Mr Moir said David Jones' ''village-style'' store in Melbourne's Malvern - which is one-third the size of a normal David Jones store - was a model that Woolworths would roll out further.
''I think we see three obvious [sites] within the next couple of years,'' he said. ''I believe we can get to double digits in time - but it's going to take time.
''What we will not do as a business is make bad real estate decisions. So you need to make sure you have got the right demographic and the right position within that demographic.''
Mr Moir left for Woolworths' Cape Town headquarters early Friday morning after coolly lobbing a $4 a share bid for David Jones. He said investors in South Africa had realised it was a full price, but was justified given the need to gain full control of the retailer and David Jones' property assets.
''[Woolworths shareholders] are getting to understand there is an element of a premium for control but also an element of premium given there is over $600 million worth of property in there.''
Unlike rival Myer, David Jones owns its properties encompassing four buildings across its flagship stores in Sydney and Melbourne. The David Jones property portfolio was valued at $600 million two years ago with many experts believing the price would have appreciated significantly since then.
The valuation does not include so-called ''air rights'' in both cities, allowing development up to 20 floors high on the Sydney store.
Mr Moir said key institutional shareholders in Woolworths including the Public Investment Corporation, which manages the country's state-pension funds and owns 18 per cent of the company, were supportive of the bid, which will be the biggest in Woolworths' corporate history.

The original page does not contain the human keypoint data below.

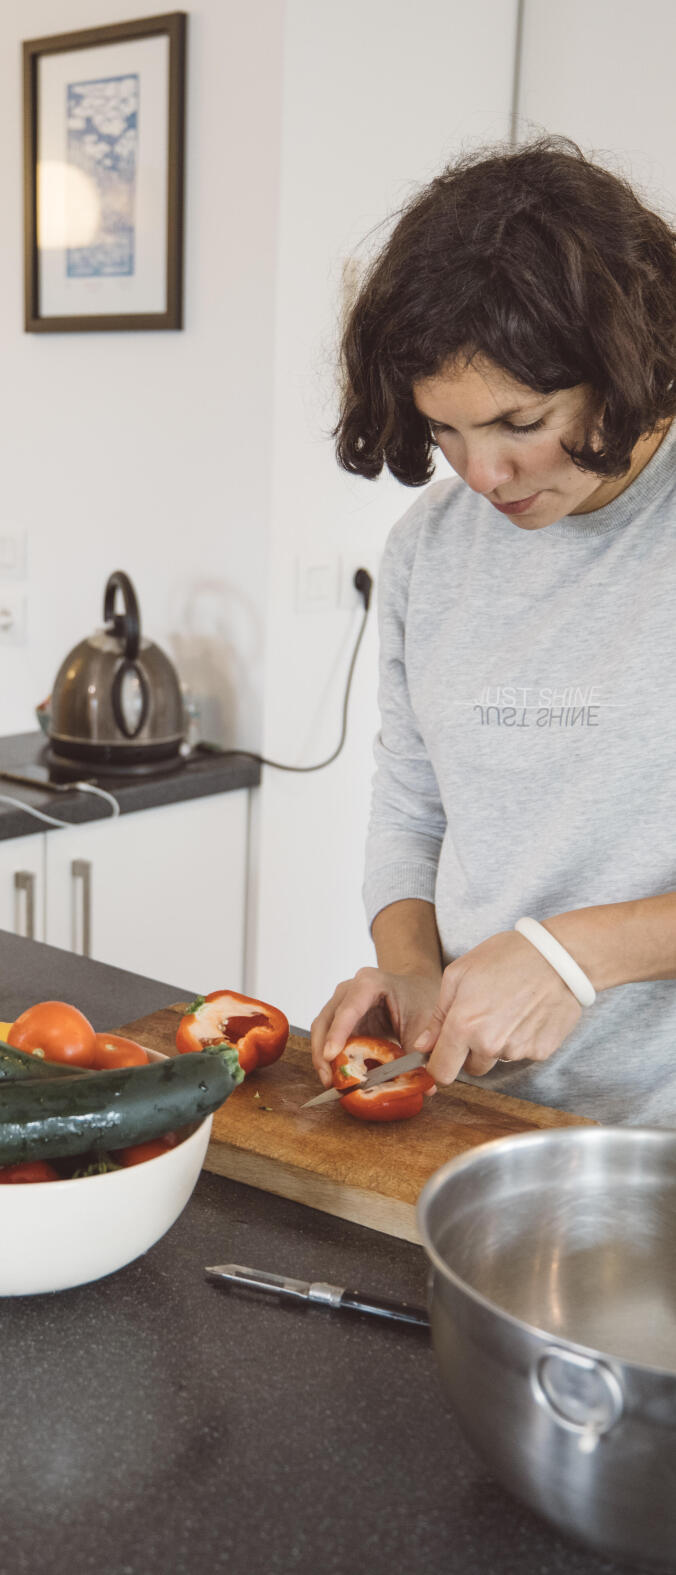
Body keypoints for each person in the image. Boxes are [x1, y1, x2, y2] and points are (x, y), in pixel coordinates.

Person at [310, 136, 676, 1125]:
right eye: (445, 429)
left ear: (625, 363)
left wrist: (576, 956)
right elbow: (411, 802)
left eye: (520, 422)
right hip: (486, 1115)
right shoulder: (430, 549)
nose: (481, 476)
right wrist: (413, 977)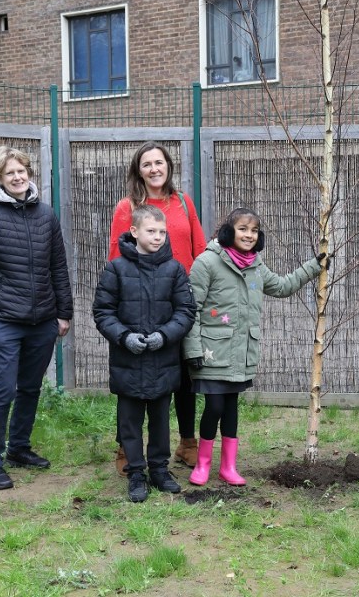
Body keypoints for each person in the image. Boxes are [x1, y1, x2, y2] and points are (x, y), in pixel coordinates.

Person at [184, 207, 325, 486]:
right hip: (212, 352)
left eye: (254, 230)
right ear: (229, 231)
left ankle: (228, 467)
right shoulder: (207, 262)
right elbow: (191, 309)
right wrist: (193, 349)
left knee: (231, 408)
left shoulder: (256, 266)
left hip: (241, 353)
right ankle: (202, 464)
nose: (249, 235)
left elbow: (282, 286)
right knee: (214, 407)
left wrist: (314, 266)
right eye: (243, 229)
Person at [0, 145, 73, 490]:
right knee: (3, 391)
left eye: (21, 170)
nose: (17, 177)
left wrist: (63, 313)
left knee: (30, 388)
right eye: (10, 172)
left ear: (29, 173)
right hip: (2, 321)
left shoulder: (46, 215)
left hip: (43, 321)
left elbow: (58, 267)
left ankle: (19, 449)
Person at [108, 141, 207, 475]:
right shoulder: (127, 207)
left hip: (179, 301)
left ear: (168, 166)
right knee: (132, 379)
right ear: (138, 170)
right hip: (139, 304)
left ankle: (187, 443)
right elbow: (117, 256)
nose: (154, 169)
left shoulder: (183, 202)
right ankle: (126, 447)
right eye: (147, 164)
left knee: (184, 376)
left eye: (159, 162)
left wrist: (200, 294)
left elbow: (199, 249)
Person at [93, 205, 197, 502]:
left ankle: (160, 469)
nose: (158, 237)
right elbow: (103, 312)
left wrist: (164, 335)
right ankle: (136, 472)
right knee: (130, 421)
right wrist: (124, 336)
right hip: (127, 362)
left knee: (160, 419)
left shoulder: (175, 270)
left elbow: (186, 311)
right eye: (151, 231)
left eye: (162, 232)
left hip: (163, 361)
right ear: (134, 231)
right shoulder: (116, 269)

''Obviously investors are very keen to talk to us and I've had conversations with our biggest ones and so far so good.''
Woolworths, which has a market capitalisation of $5.6 billion and annual revenues of $3.6 billion, will need to trigger a capital raising to help fund its purchase of David Jones, and a circular to its investors is expected to be issued by May.

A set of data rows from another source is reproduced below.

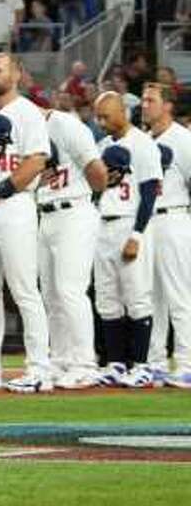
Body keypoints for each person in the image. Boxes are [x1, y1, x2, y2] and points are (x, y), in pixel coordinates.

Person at [0, 51, 53, 393]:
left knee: (23, 290)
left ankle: (39, 369)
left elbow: (36, 162)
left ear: (17, 74)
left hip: (14, 206)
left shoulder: (29, 113)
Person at [36, 82, 108, 390]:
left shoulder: (66, 124)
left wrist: (79, 193)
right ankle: (61, 359)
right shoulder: (30, 133)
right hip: (46, 213)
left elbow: (99, 174)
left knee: (70, 290)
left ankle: (85, 364)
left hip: (74, 212)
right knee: (51, 294)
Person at [91, 91, 162, 386]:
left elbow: (149, 193)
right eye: (98, 116)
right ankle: (117, 364)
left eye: (106, 115)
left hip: (129, 223)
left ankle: (142, 365)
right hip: (102, 225)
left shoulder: (143, 144)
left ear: (123, 111)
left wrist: (137, 234)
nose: (101, 121)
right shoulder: (103, 145)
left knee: (137, 296)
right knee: (107, 299)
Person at [140, 82, 191, 385]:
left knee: (179, 294)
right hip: (147, 222)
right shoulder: (144, 140)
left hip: (174, 218)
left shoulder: (184, 140)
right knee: (151, 296)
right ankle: (156, 361)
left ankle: (187, 362)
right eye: (144, 100)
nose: (145, 105)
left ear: (168, 105)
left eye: (151, 100)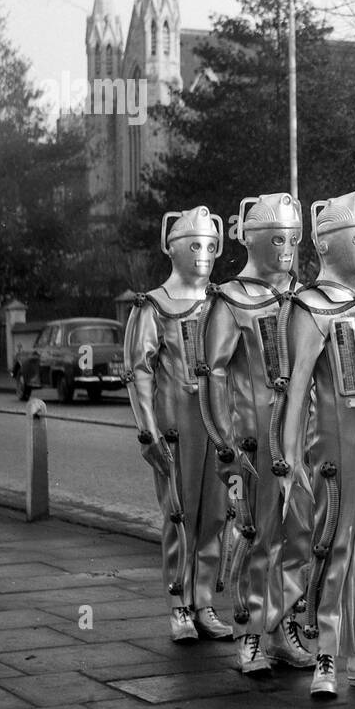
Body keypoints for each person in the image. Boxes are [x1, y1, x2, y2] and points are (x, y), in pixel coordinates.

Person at [280, 191, 355, 699]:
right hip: (332, 443)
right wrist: (287, 455)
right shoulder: (310, 305)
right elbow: (296, 386)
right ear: (326, 246)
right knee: (332, 544)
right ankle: (327, 652)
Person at [198, 192, 309, 674]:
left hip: (303, 435)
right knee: (257, 534)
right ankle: (250, 633)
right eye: (277, 238)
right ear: (255, 239)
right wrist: (224, 439)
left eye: (294, 238)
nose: (287, 248)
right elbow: (212, 373)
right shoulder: (231, 299)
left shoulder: (303, 297)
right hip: (254, 437)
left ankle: (283, 623)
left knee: (301, 535)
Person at [123, 206, 233, 643]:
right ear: (173, 249)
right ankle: (178, 605)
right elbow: (139, 369)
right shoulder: (155, 306)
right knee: (178, 513)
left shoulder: (221, 302)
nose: (204, 254)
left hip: (217, 425)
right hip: (175, 426)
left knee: (215, 515)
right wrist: (147, 428)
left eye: (210, 246)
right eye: (194, 245)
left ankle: (203, 601)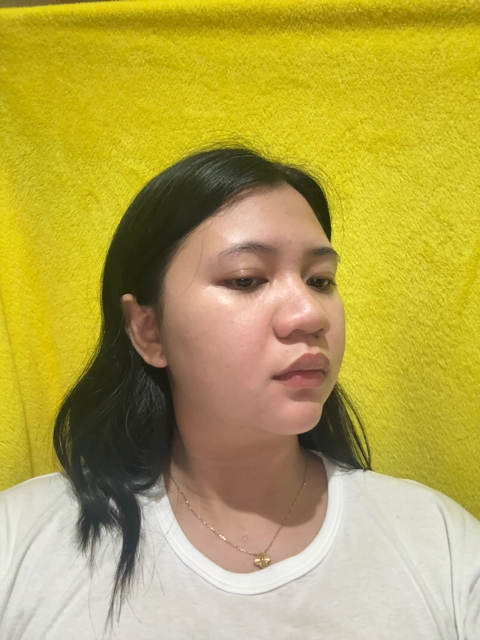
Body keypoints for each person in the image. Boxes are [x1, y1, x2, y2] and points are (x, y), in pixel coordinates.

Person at [0, 145, 479, 640]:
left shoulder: (438, 543)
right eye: (247, 279)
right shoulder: (21, 543)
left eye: (320, 280)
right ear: (149, 330)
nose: (310, 315)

Daniel Isaacs, an equity analyst at South Africa's 36ONE Asset Management, said he was confident the as-yet unpriced share issue would be supported by investors.
''You've got a project in front of you that doesn't really allow for much slack,'' Mr Isaacs said.
''On the other side of the scale, taking on this project you have excellent management, and they have proved themselves previously in Australia with Country Road. A big concern in South Africa is that companies have moved previously into Australia without much success.'' Among the companies that have tried to expand into Australia are Pick n Pay.